Give back, word for word, only the lines from the one containing "nose: (574, 964)" to the end of the listing below.

INFORMATION PROVIDED ::
== == ==

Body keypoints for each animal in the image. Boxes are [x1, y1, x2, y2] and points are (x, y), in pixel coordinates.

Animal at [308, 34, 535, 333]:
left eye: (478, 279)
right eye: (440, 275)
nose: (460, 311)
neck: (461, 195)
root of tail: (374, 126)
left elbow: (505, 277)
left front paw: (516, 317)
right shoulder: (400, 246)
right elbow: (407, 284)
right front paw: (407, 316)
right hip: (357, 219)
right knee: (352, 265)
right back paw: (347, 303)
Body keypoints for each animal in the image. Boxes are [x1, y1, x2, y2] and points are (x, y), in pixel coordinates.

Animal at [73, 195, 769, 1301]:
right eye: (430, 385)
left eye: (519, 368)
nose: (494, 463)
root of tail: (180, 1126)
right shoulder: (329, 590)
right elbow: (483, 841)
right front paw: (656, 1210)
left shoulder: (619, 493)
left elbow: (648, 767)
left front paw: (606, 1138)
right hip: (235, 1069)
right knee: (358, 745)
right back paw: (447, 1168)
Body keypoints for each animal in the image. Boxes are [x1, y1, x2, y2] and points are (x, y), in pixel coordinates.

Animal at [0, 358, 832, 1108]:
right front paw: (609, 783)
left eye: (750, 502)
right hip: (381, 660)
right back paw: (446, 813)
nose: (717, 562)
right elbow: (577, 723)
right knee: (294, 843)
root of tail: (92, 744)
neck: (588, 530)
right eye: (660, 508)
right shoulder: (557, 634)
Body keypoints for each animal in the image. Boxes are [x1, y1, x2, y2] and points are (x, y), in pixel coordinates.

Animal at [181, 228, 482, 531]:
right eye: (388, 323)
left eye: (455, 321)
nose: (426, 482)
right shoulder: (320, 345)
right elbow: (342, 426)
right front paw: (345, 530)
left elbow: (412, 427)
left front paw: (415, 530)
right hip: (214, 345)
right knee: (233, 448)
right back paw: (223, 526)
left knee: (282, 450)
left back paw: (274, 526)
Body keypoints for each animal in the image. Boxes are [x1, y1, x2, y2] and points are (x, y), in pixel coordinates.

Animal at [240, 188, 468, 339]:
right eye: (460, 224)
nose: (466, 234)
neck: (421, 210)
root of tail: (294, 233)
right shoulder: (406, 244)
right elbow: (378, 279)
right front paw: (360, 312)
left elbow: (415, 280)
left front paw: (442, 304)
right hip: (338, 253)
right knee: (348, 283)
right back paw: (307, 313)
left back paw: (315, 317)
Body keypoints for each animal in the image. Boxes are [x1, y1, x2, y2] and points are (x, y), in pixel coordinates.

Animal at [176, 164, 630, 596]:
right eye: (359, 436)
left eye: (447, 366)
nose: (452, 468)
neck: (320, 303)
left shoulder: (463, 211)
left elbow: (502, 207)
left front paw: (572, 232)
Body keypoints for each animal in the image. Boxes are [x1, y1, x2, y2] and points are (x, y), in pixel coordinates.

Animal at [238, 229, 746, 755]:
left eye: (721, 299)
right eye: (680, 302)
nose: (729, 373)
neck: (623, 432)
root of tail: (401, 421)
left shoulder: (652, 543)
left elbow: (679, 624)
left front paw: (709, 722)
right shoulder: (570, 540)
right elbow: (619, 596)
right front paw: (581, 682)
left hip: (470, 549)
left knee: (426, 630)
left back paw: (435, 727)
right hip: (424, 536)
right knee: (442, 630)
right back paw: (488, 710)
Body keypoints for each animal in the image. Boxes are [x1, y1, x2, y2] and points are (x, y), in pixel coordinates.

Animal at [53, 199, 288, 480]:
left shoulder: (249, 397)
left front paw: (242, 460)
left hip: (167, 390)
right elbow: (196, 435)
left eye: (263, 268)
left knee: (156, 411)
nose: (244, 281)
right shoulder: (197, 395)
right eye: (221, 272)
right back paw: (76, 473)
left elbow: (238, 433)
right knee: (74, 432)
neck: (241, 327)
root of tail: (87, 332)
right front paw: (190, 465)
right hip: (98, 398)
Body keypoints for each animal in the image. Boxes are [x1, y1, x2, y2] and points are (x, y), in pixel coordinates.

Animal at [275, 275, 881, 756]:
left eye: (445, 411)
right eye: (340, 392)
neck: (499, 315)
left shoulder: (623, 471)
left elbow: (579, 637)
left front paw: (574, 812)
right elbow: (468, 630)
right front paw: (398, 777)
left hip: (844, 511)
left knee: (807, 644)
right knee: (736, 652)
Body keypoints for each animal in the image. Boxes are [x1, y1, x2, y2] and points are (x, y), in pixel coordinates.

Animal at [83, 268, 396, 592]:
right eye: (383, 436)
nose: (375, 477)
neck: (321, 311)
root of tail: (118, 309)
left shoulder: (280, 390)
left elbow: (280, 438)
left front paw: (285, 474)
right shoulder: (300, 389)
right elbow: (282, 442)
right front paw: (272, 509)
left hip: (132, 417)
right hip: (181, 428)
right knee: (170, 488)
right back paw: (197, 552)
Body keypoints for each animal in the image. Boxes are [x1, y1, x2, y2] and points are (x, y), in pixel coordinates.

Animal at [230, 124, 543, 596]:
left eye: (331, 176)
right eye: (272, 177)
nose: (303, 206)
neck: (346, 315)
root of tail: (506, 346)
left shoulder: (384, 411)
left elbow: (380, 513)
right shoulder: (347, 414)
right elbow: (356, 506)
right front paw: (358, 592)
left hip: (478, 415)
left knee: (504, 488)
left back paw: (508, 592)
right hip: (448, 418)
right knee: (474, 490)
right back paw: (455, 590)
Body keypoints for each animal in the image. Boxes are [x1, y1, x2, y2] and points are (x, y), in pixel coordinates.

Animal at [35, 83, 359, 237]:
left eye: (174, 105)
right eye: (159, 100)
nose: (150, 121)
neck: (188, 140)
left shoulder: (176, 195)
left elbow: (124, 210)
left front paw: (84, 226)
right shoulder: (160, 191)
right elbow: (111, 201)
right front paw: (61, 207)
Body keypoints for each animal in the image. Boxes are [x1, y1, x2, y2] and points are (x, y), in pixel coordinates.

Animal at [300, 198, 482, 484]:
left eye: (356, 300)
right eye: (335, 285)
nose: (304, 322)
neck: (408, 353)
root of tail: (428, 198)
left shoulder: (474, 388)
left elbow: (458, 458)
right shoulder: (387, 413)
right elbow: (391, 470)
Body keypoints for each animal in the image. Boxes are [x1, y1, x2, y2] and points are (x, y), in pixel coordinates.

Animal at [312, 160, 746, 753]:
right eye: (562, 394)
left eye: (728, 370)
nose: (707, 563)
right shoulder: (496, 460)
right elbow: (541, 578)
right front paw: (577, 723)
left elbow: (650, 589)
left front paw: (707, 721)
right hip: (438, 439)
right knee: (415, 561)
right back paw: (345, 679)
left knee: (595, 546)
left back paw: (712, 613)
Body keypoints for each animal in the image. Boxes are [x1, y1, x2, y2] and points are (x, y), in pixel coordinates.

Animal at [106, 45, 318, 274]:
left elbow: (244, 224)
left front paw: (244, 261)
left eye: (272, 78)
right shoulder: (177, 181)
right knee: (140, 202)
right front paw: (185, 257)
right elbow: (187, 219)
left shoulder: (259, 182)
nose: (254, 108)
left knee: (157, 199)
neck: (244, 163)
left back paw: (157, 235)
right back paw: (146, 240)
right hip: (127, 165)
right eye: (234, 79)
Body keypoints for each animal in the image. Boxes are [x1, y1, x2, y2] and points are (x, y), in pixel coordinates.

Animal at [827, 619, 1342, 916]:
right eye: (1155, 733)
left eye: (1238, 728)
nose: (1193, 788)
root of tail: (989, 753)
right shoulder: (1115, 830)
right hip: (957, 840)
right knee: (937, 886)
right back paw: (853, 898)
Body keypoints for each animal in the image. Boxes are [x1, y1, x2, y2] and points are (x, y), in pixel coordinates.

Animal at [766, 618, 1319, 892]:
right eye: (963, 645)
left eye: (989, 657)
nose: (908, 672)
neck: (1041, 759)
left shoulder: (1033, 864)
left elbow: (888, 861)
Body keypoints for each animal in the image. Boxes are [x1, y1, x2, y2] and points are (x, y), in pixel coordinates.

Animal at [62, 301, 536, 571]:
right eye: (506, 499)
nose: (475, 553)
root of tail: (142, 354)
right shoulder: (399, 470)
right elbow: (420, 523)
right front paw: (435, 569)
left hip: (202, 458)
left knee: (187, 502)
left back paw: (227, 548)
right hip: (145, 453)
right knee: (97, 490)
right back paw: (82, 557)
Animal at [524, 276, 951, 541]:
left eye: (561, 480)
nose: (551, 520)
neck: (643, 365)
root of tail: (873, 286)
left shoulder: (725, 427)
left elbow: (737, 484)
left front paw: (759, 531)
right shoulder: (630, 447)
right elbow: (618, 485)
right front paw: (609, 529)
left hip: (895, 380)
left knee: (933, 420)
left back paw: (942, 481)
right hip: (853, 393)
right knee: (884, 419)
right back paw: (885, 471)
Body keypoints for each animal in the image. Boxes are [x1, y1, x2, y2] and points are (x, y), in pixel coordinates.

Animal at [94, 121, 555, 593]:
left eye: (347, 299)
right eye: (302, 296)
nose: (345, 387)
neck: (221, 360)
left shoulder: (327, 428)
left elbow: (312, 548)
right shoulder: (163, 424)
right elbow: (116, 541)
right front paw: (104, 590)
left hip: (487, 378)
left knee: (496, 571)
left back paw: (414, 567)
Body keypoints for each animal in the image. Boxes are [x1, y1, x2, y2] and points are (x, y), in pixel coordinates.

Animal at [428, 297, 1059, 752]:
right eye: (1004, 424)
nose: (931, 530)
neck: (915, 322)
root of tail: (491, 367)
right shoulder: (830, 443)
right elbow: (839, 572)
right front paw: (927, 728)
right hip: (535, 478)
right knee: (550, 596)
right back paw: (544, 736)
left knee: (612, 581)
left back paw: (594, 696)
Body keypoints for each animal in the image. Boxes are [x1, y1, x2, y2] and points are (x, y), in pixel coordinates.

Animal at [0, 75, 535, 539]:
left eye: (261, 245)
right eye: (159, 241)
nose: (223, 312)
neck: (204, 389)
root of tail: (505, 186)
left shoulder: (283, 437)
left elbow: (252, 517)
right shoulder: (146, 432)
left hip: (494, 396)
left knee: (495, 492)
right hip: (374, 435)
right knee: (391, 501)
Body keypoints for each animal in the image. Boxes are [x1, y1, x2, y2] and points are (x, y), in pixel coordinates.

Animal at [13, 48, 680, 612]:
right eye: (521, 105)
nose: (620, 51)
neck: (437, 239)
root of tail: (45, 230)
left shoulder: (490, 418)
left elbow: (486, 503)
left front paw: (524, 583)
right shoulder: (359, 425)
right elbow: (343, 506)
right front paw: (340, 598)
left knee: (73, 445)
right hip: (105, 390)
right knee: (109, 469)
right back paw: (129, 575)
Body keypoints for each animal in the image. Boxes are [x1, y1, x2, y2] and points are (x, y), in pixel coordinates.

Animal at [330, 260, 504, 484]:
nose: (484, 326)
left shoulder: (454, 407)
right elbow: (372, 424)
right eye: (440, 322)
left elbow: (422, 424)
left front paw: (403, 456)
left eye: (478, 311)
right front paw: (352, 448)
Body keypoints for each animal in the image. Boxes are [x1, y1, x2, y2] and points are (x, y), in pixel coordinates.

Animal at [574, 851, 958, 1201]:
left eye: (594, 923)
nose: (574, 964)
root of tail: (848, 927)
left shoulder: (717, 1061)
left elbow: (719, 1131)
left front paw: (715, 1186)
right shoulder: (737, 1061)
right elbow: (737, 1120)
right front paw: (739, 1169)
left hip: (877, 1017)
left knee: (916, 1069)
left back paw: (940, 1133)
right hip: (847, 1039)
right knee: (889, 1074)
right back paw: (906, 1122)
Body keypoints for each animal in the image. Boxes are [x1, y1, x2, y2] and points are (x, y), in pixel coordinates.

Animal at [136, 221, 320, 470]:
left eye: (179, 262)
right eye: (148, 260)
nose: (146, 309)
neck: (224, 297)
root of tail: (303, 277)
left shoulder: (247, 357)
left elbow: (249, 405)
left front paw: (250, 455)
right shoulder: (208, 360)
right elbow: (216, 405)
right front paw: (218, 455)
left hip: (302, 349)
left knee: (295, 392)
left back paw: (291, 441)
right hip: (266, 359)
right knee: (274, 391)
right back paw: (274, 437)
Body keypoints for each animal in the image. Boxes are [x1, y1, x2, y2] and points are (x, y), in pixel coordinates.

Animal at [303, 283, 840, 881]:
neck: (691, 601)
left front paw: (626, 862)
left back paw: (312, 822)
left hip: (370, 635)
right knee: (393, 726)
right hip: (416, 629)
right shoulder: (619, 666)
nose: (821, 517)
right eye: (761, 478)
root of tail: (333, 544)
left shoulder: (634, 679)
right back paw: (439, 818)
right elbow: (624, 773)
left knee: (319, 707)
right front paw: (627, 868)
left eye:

== == ==

SOLVED EXERCISE ::
nose: (574, 964)
root of tail: (848, 927)
left shoulder: (717, 1061)
left elbow: (719, 1131)
left front paw: (715, 1186)
right shoulder: (737, 1061)
right elbow: (737, 1120)
right front paw: (739, 1169)
left hip: (877, 1017)
left knee: (916, 1069)
left back paw: (940, 1133)
right hip: (847, 1039)
right knee: (889, 1074)
right back paw: (906, 1122)
Body keypoints for each animal in the image. Boxes are [x1, y1, x2, y2] and points are (x, y), in pixel coordinates.

Animal at [136, 221, 320, 470]:
left eye: (179, 262)
right eye: (148, 260)
nose: (146, 309)
neck: (224, 297)
root of tail: (303, 277)
left shoulder: (247, 357)
left elbow: (249, 405)
left front paw: (250, 455)
right shoulder: (208, 360)
right elbow: (216, 405)
right front paw: (218, 455)
left hip: (302, 349)
left knee: (295, 392)
left back paw: (291, 441)
right hip: (266, 359)
right knee: (274, 391)
right back paw: (274, 437)
Body keypoints for each animal in the image. Boxes are [x1, y1, x2, y2] and points are (x, y), in pixel coordinates.

Animal at [303, 283, 840, 881]:
neck: (691, 601)
left front paw: (626, 862)
left back paw: (312, 822)
left hip: (370, 635)
right knee: (393, 726)
right hip: (416, 629)
right shoulder: (619, 666)
nose: (821, 517)
right eye: (761, 478)
root of tail: (333, 544)
left shoulder: (634, 679)
right back paw: (439, 818)
right elbow: (624, 773)
left knee: (319, 707)
right front paw: (627, 868)
left eye:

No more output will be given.